His expression grew so tender she wanted to weep. “Because you’re trying to build something for yourself,” he said. “With no help from anybody.”

“You help me.”

“How?” He dropped his hand, once again frustrated with her. “You won’t let me do anything. You won’t even let me take you out to dinner.”

“Setting aside the issue of Sunny Skipjack lusting after you, I don’t need everybody in this town knowing a sinner like me is getting it on with their sainted mayor.”

“You’re being paranoid. The only reason I’ve put up with it is because I’ve been out of town the past couple of weeks.”

“Nothing’s going to change now that you’re back. Our secret fling is staying that way.”

He temporarily dropped the subject and invited her to a private dinner that night at his place. She accepted his offer, but as soon as she reached his house, he dragged her upstairs and began playing his precise, calculated sexual games. By the end, he’d satisfied every cell in her body without touching any part of her soul. Exactly as it should be, she told herself.

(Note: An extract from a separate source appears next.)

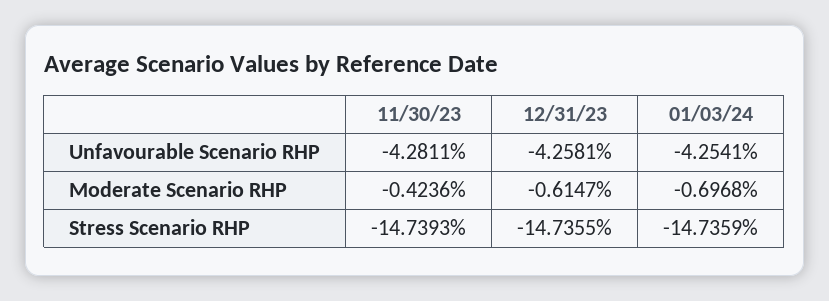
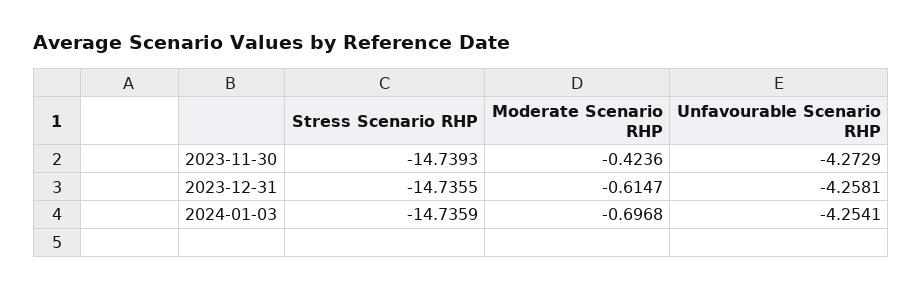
11/30/23, Unfavourable Scenario RHP: -4.2811 -> -4.2729

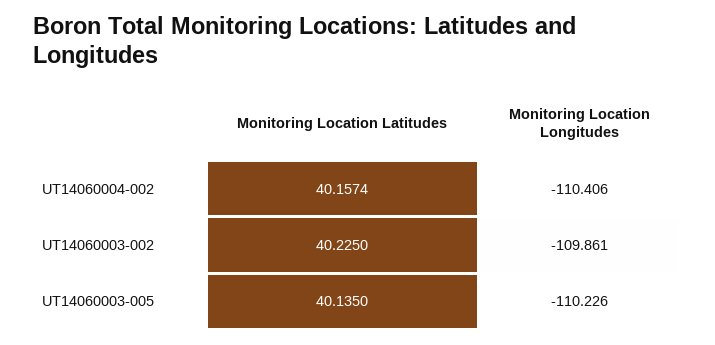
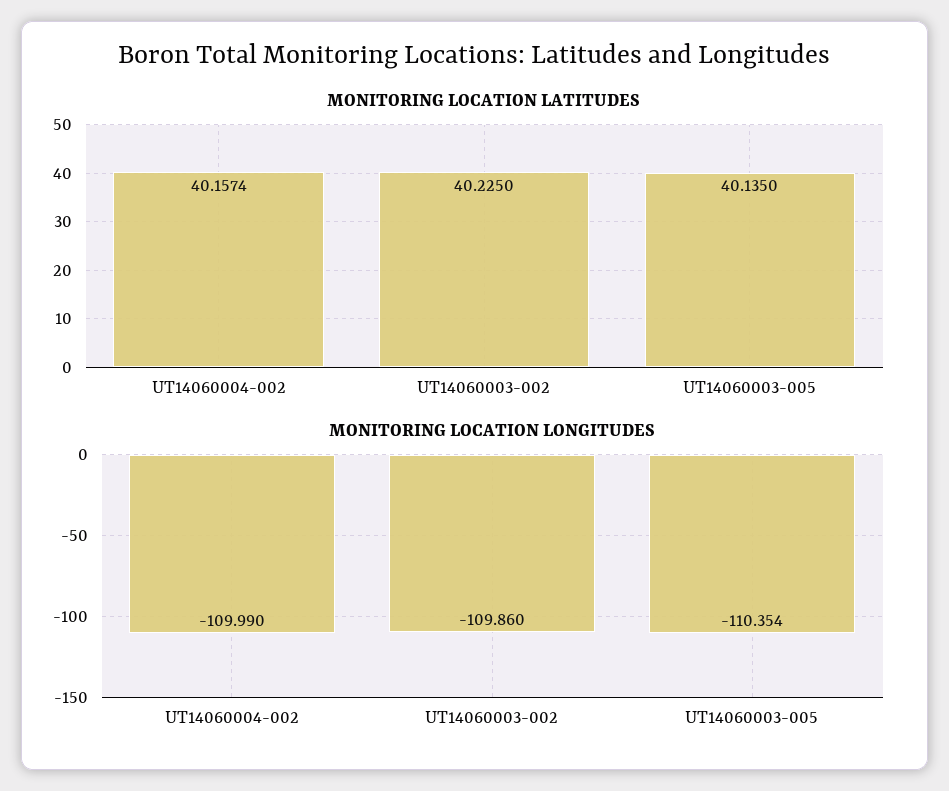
Monitoring Location Longitudes, UT14060004-002: -110.406 -> -109.99
Monitoring Location Longitudes, UT14060003-002: -109.861 -> -109.86
Monitoring Location Longitudes, UT14060003-005: -110.226 -> -110.354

“You’re a magician,” she said. “You’ve spoiled me forever for other men.”

He threw back the covers, dropped his legs hard over the side of the bed, and disappeared.

She found him in the kitchen a short while later. She’d pulled his abandoned black T-shirt over her panties, but left the rest of her clothes tangled in the duvet on his bedroom floor. His dark brown hair was rumpled from her fingers, he was still bare-chested and barefoot, wearing only a pair of shorts. His boxers, she happened to know, were tangled in the sheets.

He had a beer in his hand and a second waiting for her on the counter. “I’m not good in the kitchen,” he said, looking gorgeous and sulky.

She tore her eyes away from his chest. “I don’t believe you. You’re good at everything.” She blatantly stared at his crotch in a sad attempt to make up for her disappointment. “And I do mean everything.”

He could read her mind, and he practically sneered. “If I’m not living up to your standards, I apologize.”

“You’re delusional, and I’m hungry.”

He rested his hips against the sink, not done with being surly. “Choose what you want from the freezer, and maybe I’ll defrost it.”

He would never have talked to another woman so rudely, and her spirits rose. As she moved behind the center island, she thought about bringing up the contest, but since the national publicity had just boosted the bidding past nine thousand dollars, she couldn’t be so mean.